Although Principal has been selling mutual funds since 1939, it had done so only through its own career insurance agents and through its 401(k) business. “So once we acquired the Washington Mutual business and made a significant investment in retail distribution, we’ve seen tremendous growth on the retail side of our business,” Everett said. Principal Funds currently generates about 60 percent of its fund sales in the retail business and the remaining 40 percent through its retirement business.
In addition to the growth in the individual market, “there are still tremendous opportunities in the retirement space,” she said. Besides selling mutual funds for retirement plans for which Principal serves as the record keeper, the company also sells to pension plans and investment consultants in cases where it’s not the record keeper as part of the “defined contribution investment-only” business, which it entered about five years ago.
“There is great opportunity in both those spaces, and we’re relatively new to that second space,” Everett said.
Two types of fully bundled products - target date and target risk funds - have been critical to Principal Funds’ rapid growth. Those two categories of funds make up nearly one-third of Principal Funds’ assets under management, and Principal Funds is now the fifth-largest mutual fund provider in the country for those types of products.
Those two “do-it-for-me” products represent huge growth opportunity in both the retail and retirement spaces, Everett noted.
“One of the highlights of this year was when Lipper awarded us the Top Fund Family of the Year for our asset allocation products, based on three-year investment performance – that’s huge,” she said. “That’s a coveted award, and we won against every major fund family in the country. And it’s based on investment performance, which is all about what are we delivering to our investors.”
More advisers to sell Principal funds
As a member of the Investment Company Institute’s board of governors since October 2012, Everett has gained additional insight into trends affecting the mutual fund industry. The institute represents more than 14,000 investment company funds that serve more than 90 million shareholders.
“Across the industry, we’re definitely seeing a trend in the (growth of) multi-asset class, multimanager solutions,” she said. “We’re definitely seeing trends with regard to income and yield; there is a huge appetite for yield.”

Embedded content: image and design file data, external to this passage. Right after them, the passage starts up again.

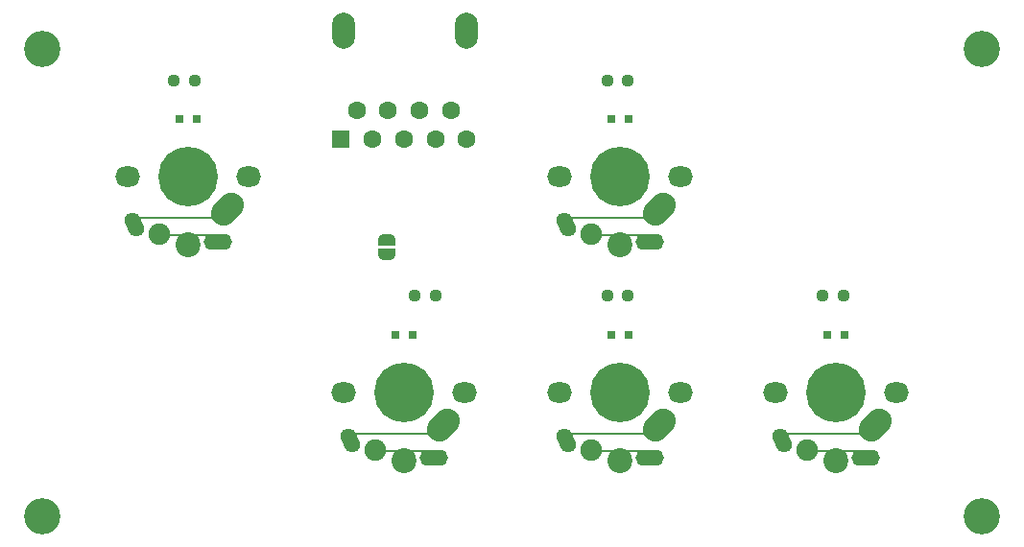
<source format=gbr>
%TF.GenerationSoftware,KiCad,Pcbnew,(7.0.0)*%
%TF.CreationDate,2023-03-04T23:54:57-08:00*%
%TF.ProjectId,JoyKeyMini,4a6f794b-6579-44d6-996e-692e6b696361,1*%
%TF.SameCoordinates,Original*%
%TF.FileFunction,Soldermask,Top*%
%TF.FilePolarity,Negative*%
%FSLAX46Y46*%
G04 Gerber Fmt 4.6, Leading zero omitted, Abs format (unit mm)*
G04 Created by KiCad (PCBNEW (7.0.0)) date 2023-03-04 23:54:57*
%MOMM*%
%LPD*%
G01*
G04 APERTURE LIST*
G04 Aperture macros list*
%AMRoundRect*
0 Rectangle with rounded corners*
0 $1 Rounding radius*
0 $2 $3 $4 $5 $6 $7 $8 $9 X,Y pos of 4 corners*
0 Add a 4 corners polygon primitive as box body*
4,1,4,$2,$3,$4,$5,$6,$7,$8,$9,$2,$3,0*
0 Add four circle primitives for the rounded corners*
1,1,$1+$1,$2,$3*
1,1,$1+$1,$4,$5*
1,1,$1+$1,$6,$7*
1,1,$1+$1,$8,$9*
0 Add four rect primitives between the rounded corners*
20,1,$1+$1,$2,$3,$4,$5,0*
20,1,$1+$1,$4,$5,$6,$7,0*
20,1,$1+$1,$6,$7,$8,$9,0*
20,1,$1+$1,$8,$9,$2,$3,0*%
%AMHorizOval*
0 Thick line with rounded ends*
0 $1 width*
0 $2 $3 position (X,Y) of the first rounded end (center of the circle)*
0 $4 $5 position (X,Y) of the second rounded end (center of the circle)*
0 Add line between two ends*
20,1,$1,$2,$3,$4,$5,0*
0 Add two circle primitives to create the rounded ends*
1,1,$1,$2,$3*
1,1,$1,$4,$5*%
%AMFreePoly0*
4,1,19,0.500000,-0.750000,0.000000,-0.750000,0.000000,-0.744911,-0.071157,-0.744911,-0.207708,-0.704816,-0.327430,-0.627875,-0.420627,-0.520320,-0.479746,-0.390866,-0.500000,-0.250000,-0.500000,0.250000,-0.479746,0.390866,-0.420627,0.520320,-0.327430,0.627875,-0.207708,0.704816,-0.071157,0.744911,0.000000,0.744911,0.000000,0.750000,0.500000,0.750000,0.500000,-0.750000,0.500000,-0.750000,
$1*%
%AMFreePoly1*
4,1,19,0.000000,0.744911,0.071157,0.744911,0.207708,0.704816,0.327430,0.627875,0.420627,0.520320,0.479746,0.390866,0.500000,0.250000,0.500000,-0.250000,0.479746,-0.390866,0.420627,-0.520320,0.327430,-0.627875,0.207708,-0.704816,0.071157,-0.744911,0.000000,-0.744911,0.000000,-0.750000,-0.500000,-0.750000,-0.500000,0.750000,0.000000,0.750000,0.000000,0.744911,0.000000,0.744911,
$1*%
G04 Aperture macros list end*
%ADD10R,1.600000X1.600000*%
%ADD11C,1.600000*%
%ADD12RoundRect,0.237500X-0.250000X-0.237500X0.250000X-0.237500X0.250000X0.237500X-0.250000X0.237500X0*%
%ADD13R,0.800000X0.800000*%
%ADD14O,2.500000X1.400000*%
%ADD15R,1.758000X0.284000*%
%ADD16C,2.200000*%
%ADD17R,1.312000X0.254000*%
%ADD18C,1.900000*%
%ADD19HorizOval,2.200000X-0.353553X-0.353553X0.353553X0.353553X0*%
%ADD20R,6.832600X0.228600*%
%ADD21HorizOval,1.400000X-0.169047X0.362523X0.169047X-0.362523X0*%
%ADD22O,2.200000X1.800000*%
%ADD23C,5.250000*%
%ADD24O,2.000000X3.200000*%
%ADD25FreePoly0,270.000000*%
%ADD26FreePoly1,270.000000*%
%ADD27C,3.200000*%
%ADD28RoundRect,0.237500X0.250000X0.237500X-0.250000X0.237500X-0.250000X-0.237500X0.250000X-0.237500X0*%
G04 APERTURE END LIST*
D10*
%TO.C,J1*%
X52813164Y-36136580D03*
D11*
X55583165Y-36136581D03*
X58353165Y-36136581D03*
X61123165Y-36136581D03*
X63893165Y-36136581D03*
X54198165Y-33596581D03*
X56968165Y-33596581D03*
X59738165Y-33596581D03*
X62508165Y-33596581D03*
%TD*%
D12*
%TO.C,R7*%
X95300665Y-49968850D03*
X97125665Y-49968850D03*
%TD*%
%TO.C,R5*%
X76300665Y-30968850D03*
X78125665Y-30968850D03*
%TD*%
D13*
%TO.C,SW6*%
X95713164Y-53388849D03*
X97213164Y-53388849D03*
D14*
X99063164Y-64218849D03*
D15*
X97723164Y-63660849D03*
D16*
X96463165Y-64468850D03*
D17*
X95193164Y-63675849D03*
D18*
X93923165Y-63548850D03*
D19*
X99963164Y-61338849D03*
D20*
X95243964Y-62151849D03*
D21*
X91763164Y-62718849D03*
D22*
X101793164Y-58468849D03*
D23*
X96463165Y-58468850D03*
D22*
X91133164Y-58468849D03*
%TD*%
%TO.C,SW5*%
X72083164Y-58468849D03*
D23*
X77413165Y-58468850D03*
D22*
X82743164Y-58468849D03*
D21*
X72713164Y-62718849D03*
D20*
X76193964Y-62151849D03*
D19*
X80913164Y-61338849D03*
D18*
X74873165Y-63548850D03*
D17*
X76143164Y-63675849D03*
D16*
X77413165Y-64468850D03*
D15*
X78673164Y-63660849D03*
D14*
X80013164Y-64218849D03*
D13*
X78163164Y-53388849D03*
X76663164Y-53388849D03*
%TD*%
D24*
%TO.C,*%
X63856799Y-26587599D03*
%TD*%
D25*
%TO.C,JP1*%
X56861800Y-44987600D03*
D26*
X56861800Y-46287600D03*
%TD*%
D27*
%TO.C,REF\u002A\u002A*%
X109326165Y-69363850D03*
%TD*%
%TO.C,REF\u002A\u002A*%
X26474165Y-69363850D03*
%TD*%
D12*
%TO.C,R6*%
X76300665Y-49968850D03*
X78125665Y-49968850D03*
%TD*%
D27*
%TO.C,REF\u002A\u002A*%
X26474165Y-28206350D03*
%TD*%
D22*
%TO.C,SW4*%
X72083164Y-39418849D03*
D23*
X77413165Y-39418850D03*
D22*
X82743164Y-39418849D03*
D21*
X72713164Y-43668849D03*
D20*
X76193964Y-43101849D03*
D19*
X80913164Y-42288849D03*
D18*
X74873165Y-44498850D03*
D17*
X76143164Y-44625849D03*
D16*
X77413165Y-45418850D03*
D15*
X78673164Y-44610849D03*
D14*
X80013164Y-45168849D03*
D13*
X78163164Y-34338849D03*
X76663164Y-34338849D03*
%TD*%
D22*
%TO.C,SW3*%
X53033164Y-58468849D03*
D23*
X58363165Y-58468850D03*
D22*
X63693164Y-58468849D03*
D21*
X53663164Y-62718849D03*
D20*
X57143964Y-62151849D03*
D19*
X61863164Y-61338849D03*
D18*
X55823165Y-63548850D03*
D17*
X57093164Y-63675849D03*
D16*
X58363165Y-64468850D03*
D15*
X59623164Y-63660849D03*
D14*
X60963164Y-64218849D03*
D13*
X59113164Y-53388849D03*
X57613164Y-53388849D03*
%TD*%
D24*
%TO.C,*%
X53061799Y-26587599D03*
%TD*%
D22*
%TO.C,SW1*%
X33983164Y-39418849D03*
D23*
X39313165Y-39418850D03*
D22*
X44643164Y-39418849D03*
D21*
X34613164Y-43668849D03*
D20*
X38093964Y-43101849D03*
D19*
X42813164Y-42288849D03*
D18*
X36773165Y-44498850D03*
D17*
X38043164Y-44625849D03*
D16*
X39313165Y-45418850D03*
D15*
X40573164Y-44610849D03*
D14*
X41913164Y-45168849D03*
D13*
X40063164Y-34338849D03*
X38563164Y-34338849D03*
%TD*%
D28*
%TO.C,R4*%
X61125665Y-49968850D03*
X59300665Y-49968850D03*
%TD*%
D12*
%TO.C,R1*%
X38050665Y-30968850D03*
X39875665Y-30968850D03*
%TD*%
D27*
%TO.C,REF\u002A\u002A*%
X109326165Y-28138850D03*
%TD*%
M02*

</source>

Additionally, globalization is definitely an emerging trend. Many mutual fund companies are offering international funds, and Principal is also building retail mutual fund businesses outside the United States through Principal Global Investors. “We’re seeing more U.S. investors wanting to complement their U.S. equity holdings with either global or emerging investments,” she said. “It’s mostly on the equity side, but we’re starting to see it on the debt side as well.”
On the distribution side, Everett said that Principal Funds will always be primarily adviser-sold funds.
“So I would expect that we would increase the number of advisers and firms we’re working with, and that you would see Principal Funds being sold by more independent firms and advisers than today,” she said.
“From one perspective, we’re still a bit of a startup,” Everett said. “We’ve only been in this independent distribution world for five years. Many of our peers have been there 80, 90 years. So we have a huge amount of runway there. And we’ve got the right product, and we’ve made the investment in our distribution franchise. So I think the combination gives us a lot of upside with regard to the number of new advisers we’ll be working with over the next couple of years.”